Oui, la République a besoin des retraités, des valeurs dont ils sont porteurs, de l’énergie et de la créativité dont ils font preuve et qui n’attendent que d’être reconnues. Non, le redressement de notre pays ne se fera pas sans eux.
Non, la longévité n’est pas qu’une affaire de vieux ; elle est celle de tous les âges. « On m’a vu ce que vous êtes ; vous serez ce que je suis », disait Corneille. Réussir la transition démographique, c’est éviter la guerre des générations, que les âgés gagneront dans les urnes et les jeunes dans la révolte. Nous avons, autour de nous, des gens dans les deux camps : nous leur devons mieux que cette guerre ; nous leur devons la fraternité.
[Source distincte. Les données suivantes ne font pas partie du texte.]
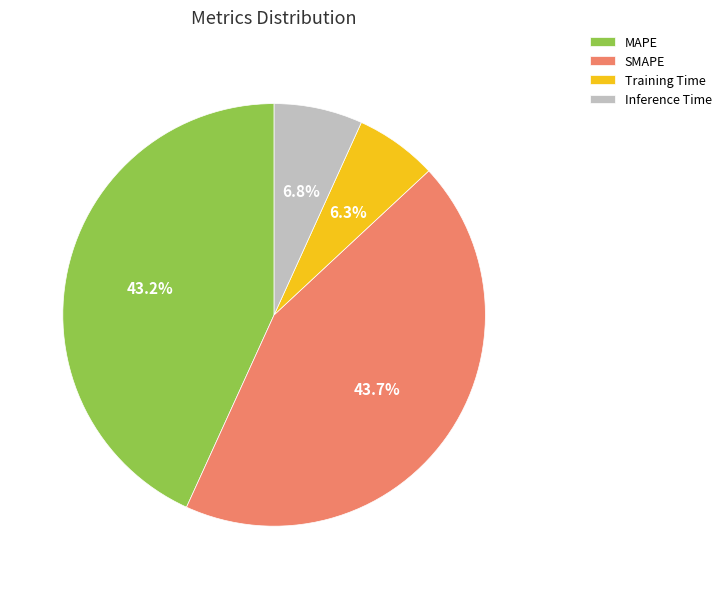

What is the total percentage of MAPE and SMAPE?

86.9%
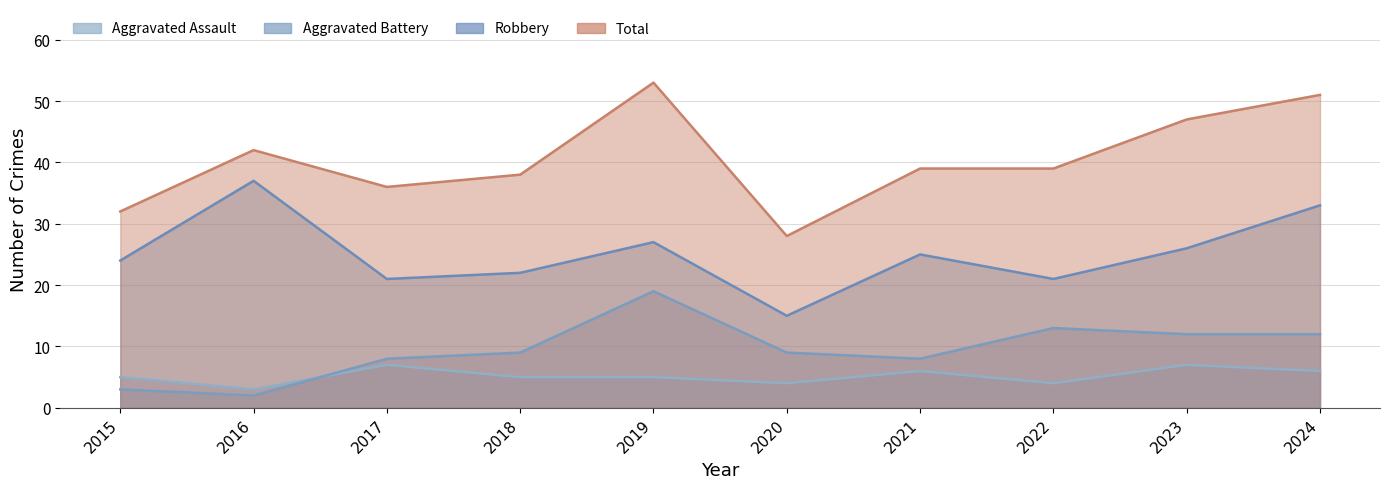

In Aggravated Battery, how many points are higher than both neighbors (excluding endpoints)?

2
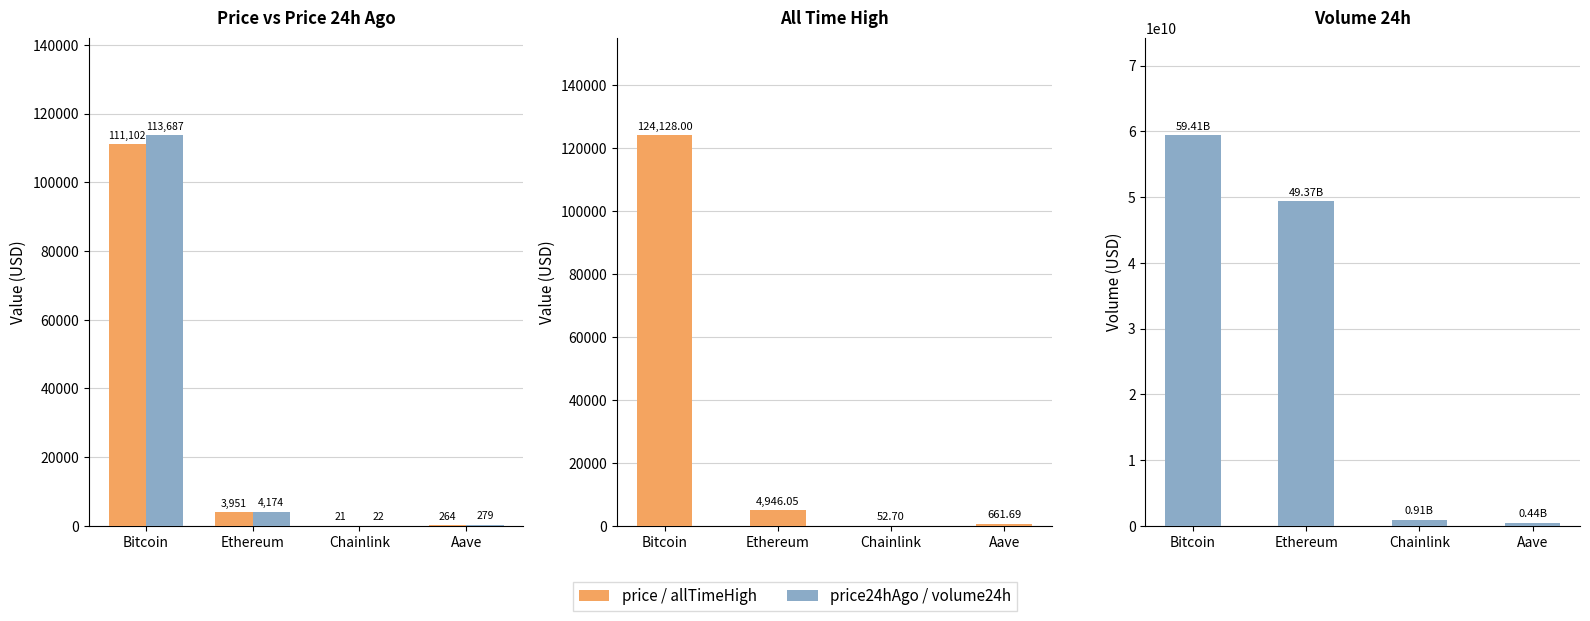

Is the value of allTimeHigh at Chainlink greater than the value of price at Aave?

No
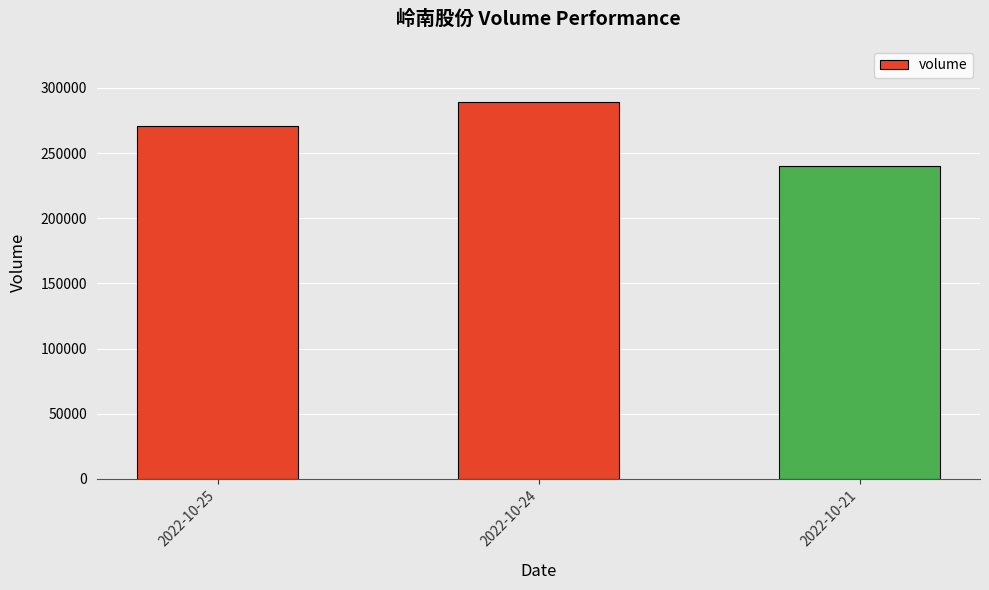

Rank the categories by value from lowest to highest.

2022-10-21, 2022-10-25, 2022-10-24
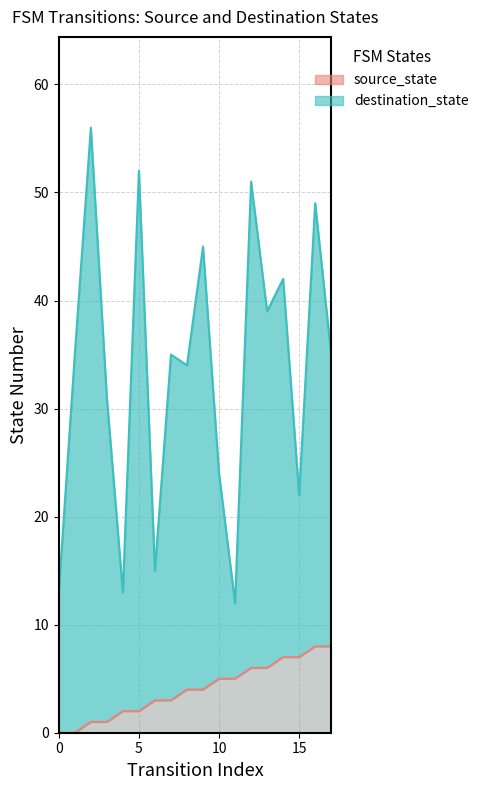

The value of destination_state_line at 15 is 13. True or false?

False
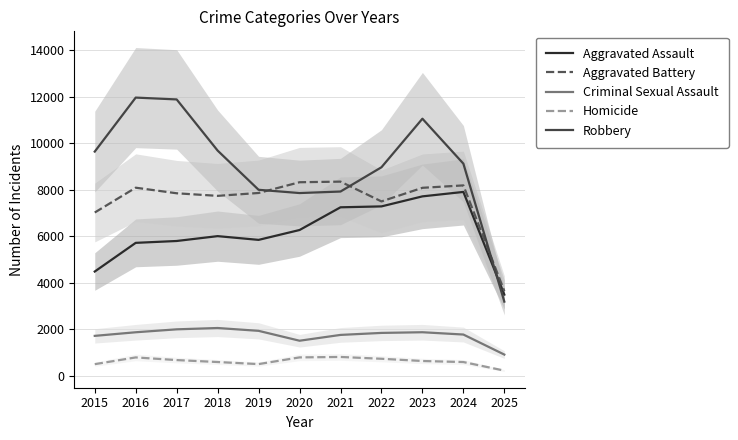

The value of Robbery at 2023 is 3865. True or false?

False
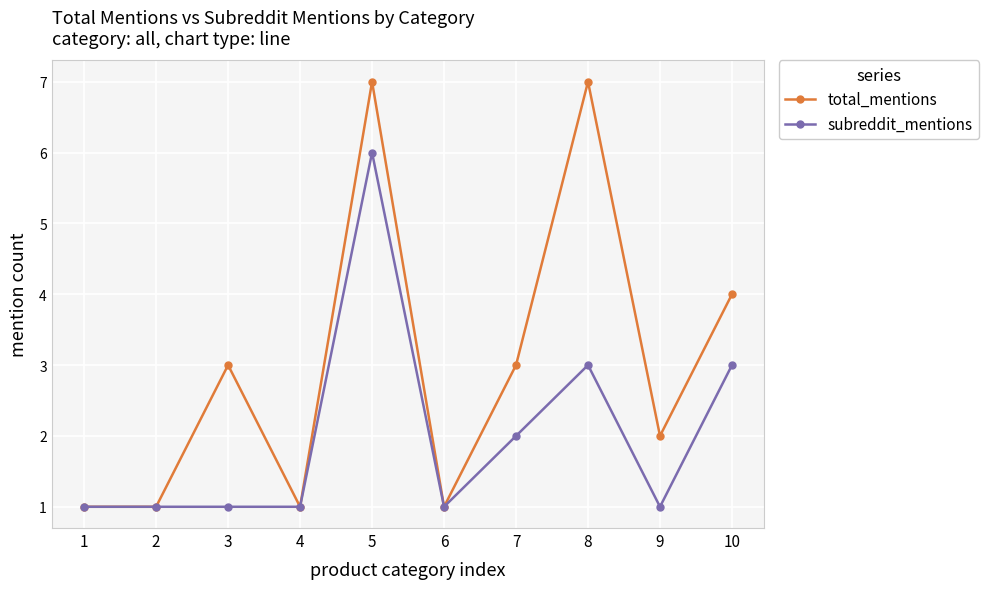

The total_mentions series shows 4 at 10. True or false?

True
Barack Obama a donné le signe d’une société post-raciale ; nous donnons aujourd’hui le départ d’une société sans barrière d’âge.
Oui, c’est la langue française elle-même qui doit sonner la fin de la démographie punitive, marquée par le mot « dépendance ». Non, nous ne sommes les « aînés » de personne, les « seniors » d’aucun club ; nous sommes âgés comme on est jeune. Nous sommes un groupe à la fois puissant – très puissant –, mais aussi misérable, par sa conscience de devoir bientôt s’endormir « du sommeil de la terre ».
Je ne parlerai donc pas des cent mesures de cette loi, ni même de ses quatre mesures phares ; nous en aurons l’occasion lors de l’examen des articles. Je veux cependant terminer par un voeu. Sur le terrain, auprès de maires de gauche, de droite ou du milieu, auprès des professionnels comme auprès du public, au cours de multiples séances de concertation, ce texte a rencontré une grande adhésion. Même si nous sommes dans un moment tendu et difficile pour nous tous, permettez-moi de formuler le souhait qu’il soit voté unanimement. Je crois, je suis sûre que, dans leur inquiétude, c’est cela que les Français attendent de nous.